▶ OBJECTIVES
(1) Reproduce the taxonomic records line for line, without the pictures.
(2) Carry on the piece about codependency in NVC, starting right after its last sentence.

The signature of co-dependency is a lack of self-care and trouble identifying boundaries within yourself and others, especially in relation to a person who is dysfunctional ( drug user, mentally ill ). Co-dependents usually use the strategy of “fixing” other people to meet their need for safety and connection.

The way I see codependency manifest in NVC is

  • Doing empathy guesses when the other person has not expressed that they want it

When I first learned NVC, I did this a lot. I gave empathy to dates, friends, and other people involved in my life. It almost always left me with a bitter aftertaste. It felt icky, and for a good reason. People want the option to choose when to be vulnerable, and doing empathy guesses without them consenting is coercive. Nowadays I only do it with people that I have an established relationship with, where I know they are comfortable with vulnerability, and if a practitioner asks for it. I've also been on the other side, receiving unwanted empathy, and it often feels manipulative. Especially when I feel that the person is upset, and they are kind of clenching their teeth, giving me empathy just because they assume that I will listen to them when they are done. And let's be real, it's not conducive to being emotionally close to all people. To keep doing empathy guesses on people without permission and without noticing that it makes them uncomfortable is a lack of attunement to their boundaries.

  • Expecting people in the NVC community to do empathy guesses, without checking in if they have space or feel joy in giving empathy

Equally to the need for a choice of when to be vulnerable, I also want the choice of when to give empathy. If you have read my previous blog posts you know that I don't take empathy lightly. It´s serious business. I'm not a good empathizer if I´m stressed, anxious, or don't have my basic needs met. To give empathy is a choice, and to have the presumption that I'm willing to empathize on the spot all the time just because I know NVC, is also coercive. I'm not a good little giraffe girl because I spit out empathy guesses to the left and right. It´s boundaryless.

[Extracted records]
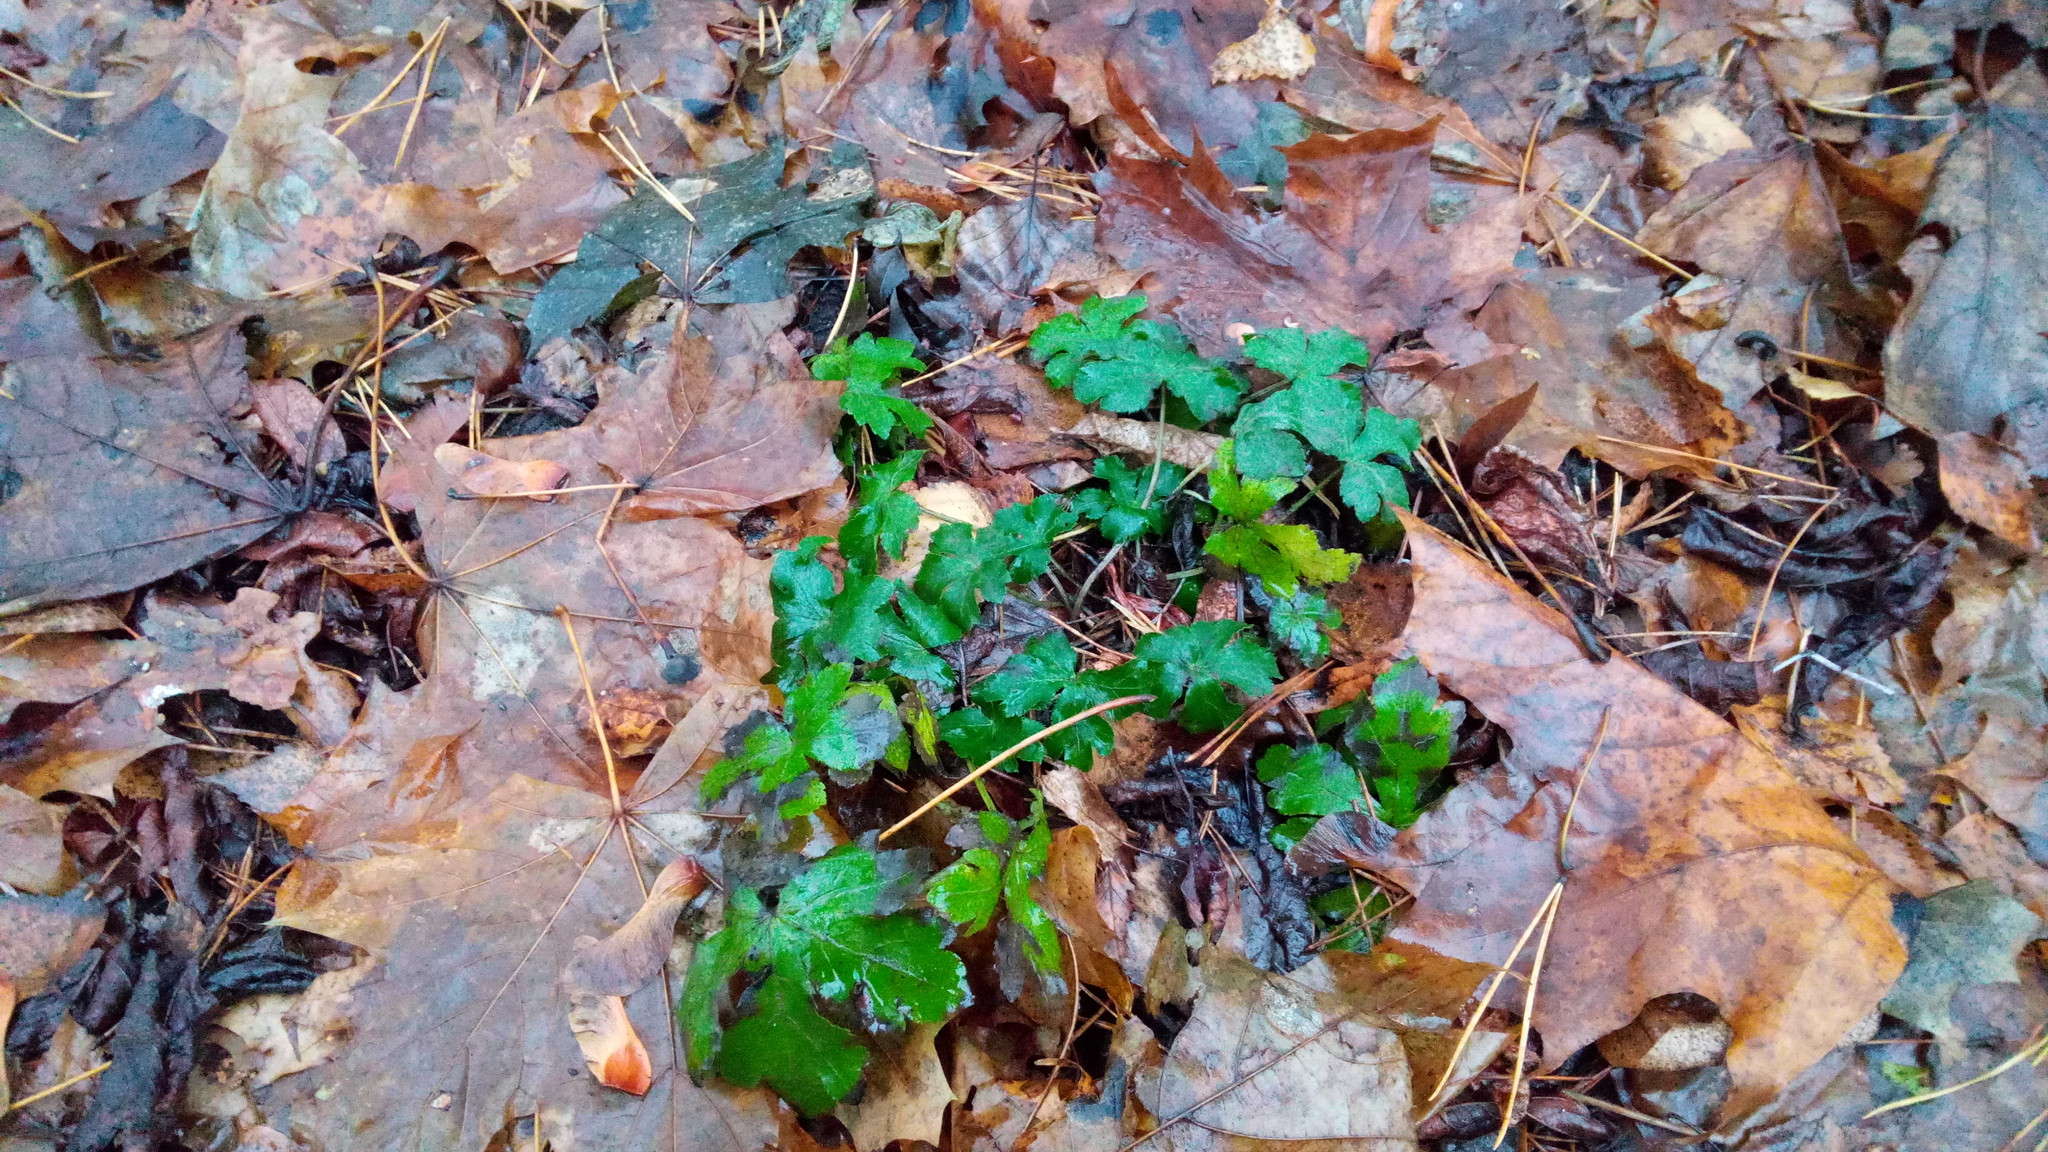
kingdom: Plantae
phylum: Tracheophyta
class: Magnoliopsida
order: Apiales
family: Apiaceae
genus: Sanicula
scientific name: Sanicula europaea
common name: Sanicle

▶ OUTPUTS FOR THE TASKS
(1)
kingdom: Plantae
phylum: Tracheophyta
class: Magnoliopsida
order: Apiales
family: Apiaceae
genus: Sanicula
scientific name: Sanicula europaea
common name: Sanicle

(2)
  • The idea that all behaviors and triggers just need empathy, no matter how abusive, mean, or threatening they are

I'm certain that this feels especially close to my heart because of my background. I grew up with a lot of dysfunction and I am still healing from it. I eat knowledge about abuse for breakfast, and I follow Dr. Ramani ( an expert on narcissism ) on youtube like a baby duck following its mother. According to Ramani, and I agree, enabling abusive behaviors is just as abusive as the actual abuse, if not even more. Giving empathy to abusive people without setting boundaries and consequences is equal to enabling them. I've seen this happen several times. Giving them empathy because you are hoping for a certain outcome is manipulative. From what I've seen it's not even helpful. People with this level of trauma and defenses live on others giving them empathy. That is how they get away with their behavior. Accountability and responsibility are thrown out the window, in favor of empathy, in these situations. And as Ramani says, one-sided empathy is not empathy. Empathy is a two side street. Instead of empathy, they need effective healing modalities.

  • Bull-dozing people´s “NO”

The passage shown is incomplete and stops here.